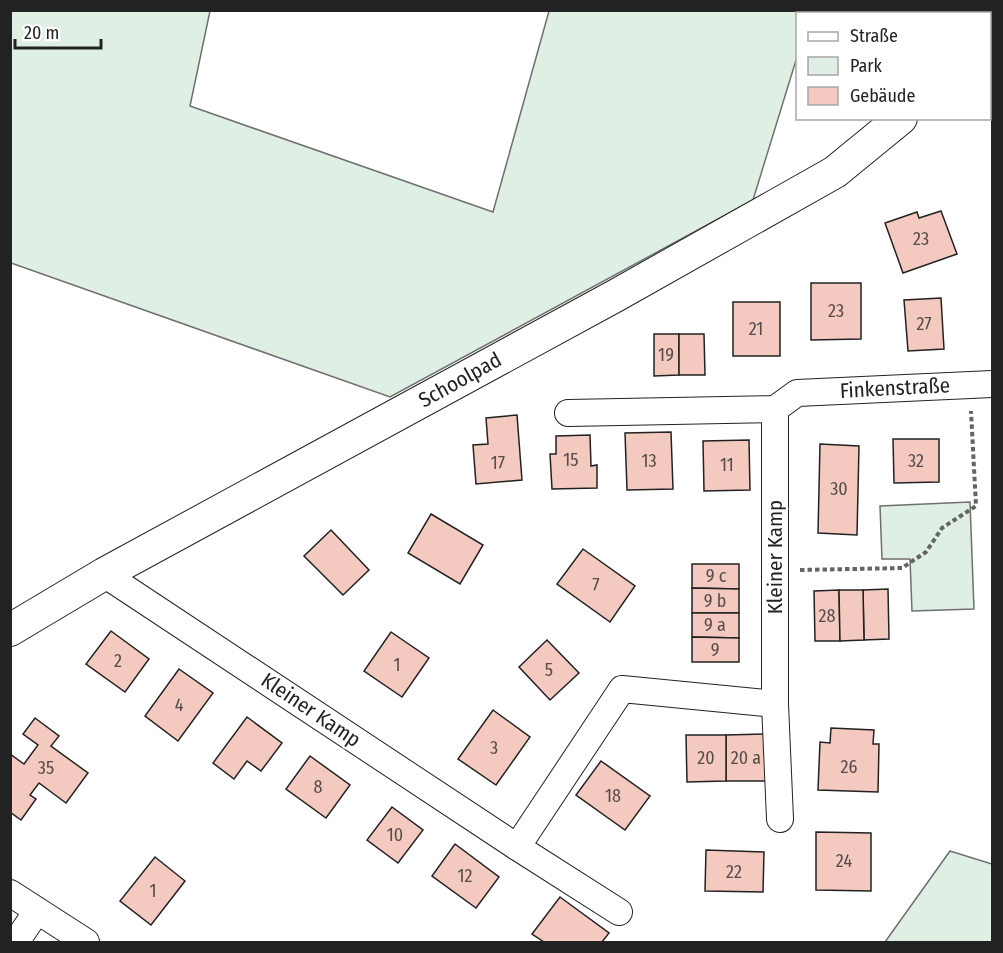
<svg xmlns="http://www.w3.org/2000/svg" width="1003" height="953" font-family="'Fira Sans Condensed',sans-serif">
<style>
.green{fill:#e0efe3;stroke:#6f6f6f;stroke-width:1.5}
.building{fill:#f3c9c0;stroke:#222;stroke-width:1.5}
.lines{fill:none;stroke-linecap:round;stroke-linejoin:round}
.minor-casing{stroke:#222;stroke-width:28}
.tertiary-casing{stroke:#222;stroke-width:34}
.path{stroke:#646464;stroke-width:4;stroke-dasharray:4.5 3;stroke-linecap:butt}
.minor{stroke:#fff;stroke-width:26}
.tertiary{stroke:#fff;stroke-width:32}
.labels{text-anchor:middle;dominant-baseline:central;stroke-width:4.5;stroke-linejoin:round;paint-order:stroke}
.number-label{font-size:18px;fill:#564c4a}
.street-label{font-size:21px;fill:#222;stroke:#fff}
</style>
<rect width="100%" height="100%" fill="#fff"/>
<g class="green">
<polygon points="11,11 210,11 190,106 493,212 549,11 812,11 811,13 798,14 797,57 753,200 390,397 11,263"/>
<polygon points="970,502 974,609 912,611 910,559 882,559 880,506"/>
<polygon points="950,851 992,864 992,942 885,942"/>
</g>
<g class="building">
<polygon points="941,211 957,254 903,273 885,223 917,212 919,218"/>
<polygon points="811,283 861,283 861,339 811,340"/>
<polygon points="941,298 944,349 908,351 904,300"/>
<rect x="733" y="302" width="47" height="54"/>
<polygon points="654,334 679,334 679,375 654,376"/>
<polygon points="679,334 704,334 705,375 679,375"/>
<polygon points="517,415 522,480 476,484 473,445 488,444 486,418"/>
<polygon points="671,432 673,489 627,490 625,433"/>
<polygon points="590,435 591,466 597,465 597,488 552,489 550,454 556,454 556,436"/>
<polygon points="893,439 939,439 939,482 894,483"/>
<polygon points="749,440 750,490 704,491 703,441"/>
<polygon points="820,444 859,446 857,535 818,533"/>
<polygon points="431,514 483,545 460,584 408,553"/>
<polygon points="331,530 369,570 343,595 304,556"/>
<polygon points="583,549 635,586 610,622 557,584"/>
<polygon points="692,564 739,564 739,589 692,588"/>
<polygon points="692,588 739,589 739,613 692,613"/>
<polygon points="888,589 889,639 864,640 863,590"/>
<polygon points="839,590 840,641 815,641 814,591"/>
<polygon points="839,590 863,590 864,640 840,641"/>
<polygon points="692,613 739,613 739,638 692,637"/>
<polygon points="111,631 149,659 125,692 86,664"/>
<polygon points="391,632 429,658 402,697 364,671"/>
<polygon points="692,637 739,638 739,662 692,662"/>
<polygon points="547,640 579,673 550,700 519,667"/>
<polygon points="179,669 213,693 178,741 145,716"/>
<polygon points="493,710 530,737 496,785 458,759"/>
<polygon points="247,717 282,743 261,771 247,761 234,779 213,763"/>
<polygon points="35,718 59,736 51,746 88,773 66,803 39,783 30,795 36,799 21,820 10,812 10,754 24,764 38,745 23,734"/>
<polygon points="831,728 874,730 873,744 879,744 878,792 818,790 820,742 830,743"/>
<polygon points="765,734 766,781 726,781 726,735"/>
<polygon points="686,735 726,735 726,781 687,782"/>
<polygon points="310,756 350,785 326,818 286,789"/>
<polygon points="601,761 650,796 625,830 576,795"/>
<polygon points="392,807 423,830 398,863 367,840"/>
<polygon points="816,832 871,833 871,891 816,890"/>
<polygon points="455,844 499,877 476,908 432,876"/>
<polygon points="706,850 764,852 763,892 705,891"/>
<polygon points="155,857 185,881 151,925 120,901"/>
<polygon points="560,897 609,933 602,942 544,942 532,934"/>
</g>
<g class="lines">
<defs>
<g id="minor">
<polyline points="568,413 775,409 797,393 992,384"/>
<polyline points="104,574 517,847 619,912"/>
<polyline points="775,704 780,819"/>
<polyline points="517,847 622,689 775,704 775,409"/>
<polyline points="10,893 86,942"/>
<polyline points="16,942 37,911"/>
</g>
<g id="tertiary">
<polyline points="990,46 992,44"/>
<polyline points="10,630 104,574 615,296 835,172 901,118"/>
</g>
</defs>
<use href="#minor" class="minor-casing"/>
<use href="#tertiary" class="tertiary-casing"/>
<polyline class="path" points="800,570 902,568 926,552 942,528 976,506 971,411"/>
<use href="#minor" class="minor"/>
<use href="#tertiary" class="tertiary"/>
</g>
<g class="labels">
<g class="number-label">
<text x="921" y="239">23</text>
<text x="836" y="311">23</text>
<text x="924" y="324">27</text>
<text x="756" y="329">21</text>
<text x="666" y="355">19</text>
<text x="571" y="460">15</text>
<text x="649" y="461">13</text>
<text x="916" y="461">32</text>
<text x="498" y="463">17</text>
<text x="727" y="465">11</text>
<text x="839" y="489">30</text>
<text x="716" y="576">9 c</text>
<text x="596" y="585">7</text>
<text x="715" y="601">9 b</text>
<text x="827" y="616">28</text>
<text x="715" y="625">9 a</text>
<text x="715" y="650">9</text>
<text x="118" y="661">2</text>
<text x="397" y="665">1</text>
<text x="549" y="670">5</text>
<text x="179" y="705">4</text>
<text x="494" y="748">3</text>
<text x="706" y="758">20</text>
<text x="746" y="758">20 a</text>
<text x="849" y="767">26</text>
<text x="46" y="768">35</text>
<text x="318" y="787">8</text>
<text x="613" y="796">18</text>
<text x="395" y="835">10</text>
<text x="844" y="861">24</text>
<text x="734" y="872">22</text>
<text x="465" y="876">12</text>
<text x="153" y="891">1</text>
</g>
<g class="street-label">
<text transform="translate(460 380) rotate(-29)">Schoolpad</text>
<text transform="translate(895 388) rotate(-3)">Finkenstraße</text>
<text transform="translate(775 557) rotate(-90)">Kleiner Kamp</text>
<text transform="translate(311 710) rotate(34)">Kleiner Kamp</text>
</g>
</g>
<rect width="1003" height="953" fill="none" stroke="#222222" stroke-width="24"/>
<rect x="796" y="12" width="195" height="108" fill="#ffffff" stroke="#a7a7a7" stroke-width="1.5"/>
<rect x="808" y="32" width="30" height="9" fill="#ffffff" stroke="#a7a7a7" stroke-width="1.5"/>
<text x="850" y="42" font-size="18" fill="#222222">Straße</text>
<rect x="808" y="57" width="30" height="18" fill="#e0efe3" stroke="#a7a7a7" stroke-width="1.5"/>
<text x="850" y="72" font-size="18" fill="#222222">Park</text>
<rect x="808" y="87" width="30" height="18" fill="#f3c9c0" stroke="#a7a7a7" stroke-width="1.5"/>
<text x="850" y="102" font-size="18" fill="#222222">Gebäude</text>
<path d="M15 39v9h86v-9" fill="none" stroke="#222222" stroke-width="3"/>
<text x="24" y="39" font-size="18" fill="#222222" stroke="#ffffff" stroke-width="4.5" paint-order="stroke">20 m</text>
</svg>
================================
### [WORK ITEM]
Word for word, reproduce all of the entries above and omit the pictures.

### [EXERCISE OUTPUT]
<svg xmlns="http://www.w3.org/2000/svg" width="1003" height="953" font-family="'Fira Sans Condensed',sans-serif">
<style>
.green{fill:#e0efe3;stroke:#6f6f6f;stroke-width:1.5}
.building{fill:#f3c9c0;stroke:#222;stroke-width:1.5}
.lines{fill:none;stroke-linecap:round;stroke-linejoin:round}
.minor-casing{stroke:#222;stroke-width:28}
.tertiary-casing{stroke:#222;stroke-width:34}
.path{stroke:#646464;stroke-width:4;stroke-dasharray:4.5 3;stroke-linecap:butt}
.minor{stroke:#fff;stroke-width:26}
.tertiary{stroke:#fff;stroke-width:32}
.labels{text-anchor:middle;dominant-baseline:central;stroke-width:4.5;stroke-linejoin:round;paint-order:stroke}
.number-label{font-size:18px;fill:#564c4a}
.street-label{font-size:21px;fill:#222;stroke:#fff}
</style>
<rect width="100%" height="100%" fill="#fff"/>
<g class="green">
<polygon points="11,11 210,11 190,106 493,212 549,11 812,11 811,13 798,14 797,57 753,200 390,397 11,263"/>
<polygon points="970,502 974,609 912,611 910,559 882,559 880,506"/>
<polygon points="950,851 992,864 992,942 885,942"/>
</g>
<g class="building">
<polygon points="941,211 957,254 903,273 885,223 917,212 919,218"/>
<polygon points="811,283 861,283 861,339 811,340"/>
<polygon points="941,298 944,349 908,351 904,300"/>
<rect x="733" y="302" width="47" height="54"/>
<polygon points="654,334 679,334 679,375 654,376"/>
<polygon points="679,334 704,334 705,375 679,375"/>
<polygon points="517,415 522,480 476,484 473,445 488,444 486,418"/>
<polygon points="671,432 673,489 627,490 625,433"/>
<polygon points="590,435 591,466 597,465 597,488 552,489 550,454 556,454 556,436"/>
<polygon points="893,439 939,439 939,482 894,483"/>
<polygon points="749,440 750,490 704,491 703,441"/>
<polygon points="820,444 859,446 857,535 818,533"/>
<polygon points="431,514 483,545 460,584 408,553"/>
<polygon points="331,530 369,570 343,595 304,556"/>
<polygon points="583,549 635,586 610,622 557,584"/>
<polygon points="692,564 739,564 739,589 692,588"/>
<polygon points="692,588 739,589 739,613 692,613"/>
<polygon points="888,589 889,639 864,640 863,590"/>
<polygon points="839,590 840,641 815,641 814,591"/>
<polygon points="839,590 863,590 864,640 840,641"/>
<polygon points="692,613 739,613 739,638 692,637"/>
<polygon points="111,631 149,659 125,692 86,664"/>
<polygon points="391,632 429,658 402,697 364,671"/>
<polygon points="692,637 739,638 739,662 692,662"/>
<polygon points="547,640 579,673 550,700 519,667"/>
<polygon points="179,669 213,693 178,741 145,716"/>
<polygon points="493,710 530,737 496,785 458,759"/>
<polygon points="247,717 282,743 261,771 247,761 234,779 213,763"/>
<polygon points="35,718 59,736 51,746 88,773 66,803 39,783 30,795 36,799 21,820 10,812 10,754 24,764 38,745 23,734"/>
<polygon points="831,728 874,730 873,744 879,744 878,792 818,790 820,742 830,743"/>
<polygon points="765,734 766,781 726,781 726,735"/>
<polygon points="686,735 726,735 726,781 687,782"/>
<polygon points="310,756 350,785 326,818 286,789"/>
<polygon points="601,761 650,796 625,830 576,795"/>
<polygon points="392,807 423,830 398,863 367,840"/>
<polygon points="816,832 871,833 871,891 816,890"/>
<polygon points="455,844 499,877 476,908 432,876"/>
<polygon points="706,850 764,852 763,892 705,891"/>
<polygon points="155,857 185,881 151,925 120,901"/>
<polygon points="560,897 609,933 602,942 544,942 532,934"/>
</g>
<g class="lines">
<defs>
<g id="minor">
<polyline points="568,413 775,409 797,393 992,384"/>
<polyline points="104,574 517,847 619,912"/>
<polyline points="775,704 780,819"/>
<polyline points="517,847 622,689 775,704 775,409"/>
<polyline points="10,893 86,942"/>
<polyline points="16,942 37,911"/>
</g>
<g id="tertiary">
<polyline points="990,46 992,44"/>
<polyline points="10,630 104,574 615,296 835,172 901,118"/>
</g>
</defs>
<use href="#minor" class="minor-casing"/>
<use href="#tertiary" class="tertiary-casing"/>
<polyline class="path" points="800,570 902,568 926,552 942,528 976,506 971,411"/>
<use href="#minor" class="minor"/>
<use href="#tertiary" class="tertiary"/>
</g>
<g class="labels">
<g class="number-label">
<text x="921" y="239">23</text>
<text x="836" y="311">23</text>
<text x="924" y="324">27</text>
<text x="756" y="329">21</text>
<text x="666" y="355">19</text>
<text x="571" y="460">15</text>
<text x="649" y="461">13</text>
<text x="916" y="461">32</text>
<text x="498" y="463">17</text>
<text x="727" y="465">11</text>
<text x="839" y="489">30</text>
<text x="716" y="576">9 c</text>
<text x="596" y="585">7</text>
<text x="715" y="601">9 b</text>
<text x="827" y="616">28</text>
<text x="715" y="625">9 a</text>
<text x="715" y="650">9</text>
<text x="118" y="661">2</text>
<text x="397" y="665">1</text>
<text x="549" y="670">5</text>
<text x="179" y="705">4</text>
<text x="494" y="748">3</text>
<text x="706" y="758">20</text>
<text x="746" y="758">20 a</text>
<text x="849" y="767">26</text>
<text x="46" y="768">35</text>
<text x="318" y="787">8</text>
<text x="613" y="796">18</text>
<text x="395" y="835">10</text>
<text x="844" y="861">24</text>
<text x="734" y="872">22</text>
<text x="465" y="876">12</text>
<text x="153" y="891">1</text>
</g>
<g class="street-label">
<text transform="translate(460 380) rotate(-29)">Schoolpad</text>
<text transform="translate(895 388) rotate(-3)">Finkenstraße</text>
<text transform="translate(775 557) rotate(-90)">Kleiner Kamp</text>
<text transform="translate(311 710) rotate(34)">Kleiner Kamp</text>
</g>
</g>
<rect width="1003" height="953" fill="none" stroke="#222222" stroke-width="24"/>
<rect x="796" y="12" width="195" height="108" fill="#ffffff" stroke="#a7a7a7" stroke-width="1.5"/>
<rect x="808" y="32" width="30" height="9" fill="#ffffff" stroke="#a7a7a7" stroke-width="1.5"/>
<text x="850" y="42" font-size="18" fill="#222222">Straße</text>
<rect x="808" y="57" width="30" height="18" fill="#e0efe3" stroke="#a7a7a7" stroke-width="1.5"/>
<text x="850" y="72" font-size="18" fill="#222222">Park</text>
<rect x="808" y="87" width="30" height="18" fill="#f3c9c0" stroke="#a7a7a7" stroke-width="1.5"/>
<text x="850" y="102" font-size="18" fill="#222222">Gebäude</text>
<path d="M15 39v9h86v-9" fill="none" stroke="#222222" stroke-width="3"/>
<text x="24" y="39" font-size="18" fill="#222222" stroke="#ffffff" stroke-width="4.5" paint-order="stroke">20 m</text>
</svg>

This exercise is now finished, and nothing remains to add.